I wasn’t aware of national politics, much less international relations, until later in high school when I was at risk for the Vietnam War draft. I don’t recall at all any kind of connection between that talk of End Times at church and the issue of Israel, but somehow I got the message. I was a full blown supporter of Zionism, insofar as I knew anything at all about it. Yet it remained in my mind two separate things for the longest time. Thus, I slowly moved away from Dispensationalism long before I realized it meant I had no reason to favor Israel politically.
Eventually, having moved a safe distance away from all of that, I was exposed to a critical review of the religious literature that promoted this stuff. I recall devouring Hal Lindsey’s Late Great Planet Earth along with a couple of later books in that series. I recall how it all seemed so real. I knew nothing of the author and his shenanigans until much later. Virtually nothing in his books ever came true, and it was part of a longstanding genre of similar literature that rested entirely on trying to fit current events into some wild speculative doctrines. It wasn’t a question of whether Lindsey believed any of that stuff; I was disturbed by the underlying cynicism of hooking my generation so he could become a millionaire. Maybe it was just instinct for him, but it remains one of the best examples of marketing manipulation in American history.

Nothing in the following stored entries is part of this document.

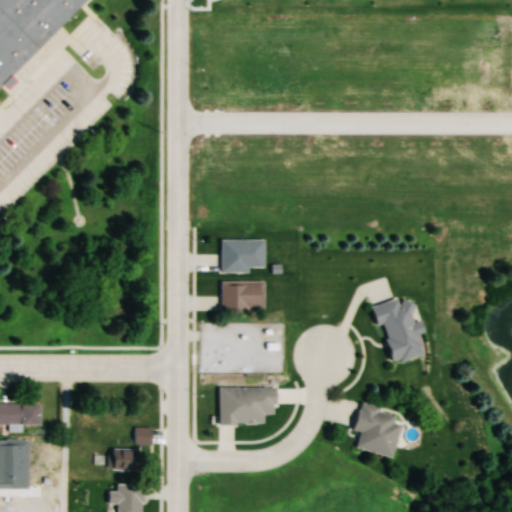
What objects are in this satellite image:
building: (28, 28)
road: (123, 71)
road: (344, 122)
building: (238, 253)
road: (176, 255)
building: (239, 294)
building: (395, 327)
road: (88, 366)
building: (241, 404)
building: (18, 413)
building: (371, 429)
building: (139, 434)
road: (287, 452)
building: (119, 458)
building: (7, 475)
building: (126, 497)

Having studied the roots of this whole Dispensational nonsense, I am struck by one consistent factor across the entire range of major figures promoting it: Every one of them had an ulterior motive. There was not a single “true believer” willing to sacrifice for the sake of conviction, except at the lower levels. The leadership of this thing have always had their eye on something else, and this was their big tool.
Worse, there has always been a background of secret dealings behind Dispensational theology. During those years when I was seriously trying to break into the pastoral ministry, particularly among Baptists, there remained a strong conspiratorial element of things I was warned not to discuss with average members of the flock. This particular ethic was consistently stronger around the issue of Dispensationalism. We cultivated influential volunteers to spout the orthodox line, tossing out brief lectures at every Bible study or class meeting, but it was never more critical than with the orthodoxy of Dispensational belief. That’s because it was so fragile and so easily countered. It had to be maintained at all cost, and that cost was quite high.

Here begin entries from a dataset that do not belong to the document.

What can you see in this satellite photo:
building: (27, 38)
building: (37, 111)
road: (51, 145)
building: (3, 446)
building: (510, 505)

Dispenational theology is not a reflection of genuine faith conviction. It doesn’t feed you in quiet moments and keep you strong. It presumes an adversarial stance because the resistance is so natural. Not natural from our fallen nature, but a natural resistance because it’s so freaking insane in the first place. There’s no room for “live and let live” on this issue; it doesn’t sell itself. But it can provoke a ravenous hunger once it is pushed just a little ways among less mature souls. Dispensationalist doctrine remains one of the single biggest draws in youth ministry. Teenagers, or those who tend to operate on a juvenile level of enthusiasm, eat this up. It’s been that way since I can recall. It’s cool secret stuff that beckons with a promise of answering everything logically. It does not lend itself to calm reflection; it’s always attached to energetic urges to “do something.”
This is what keeps so many churches from contemplative religious experience.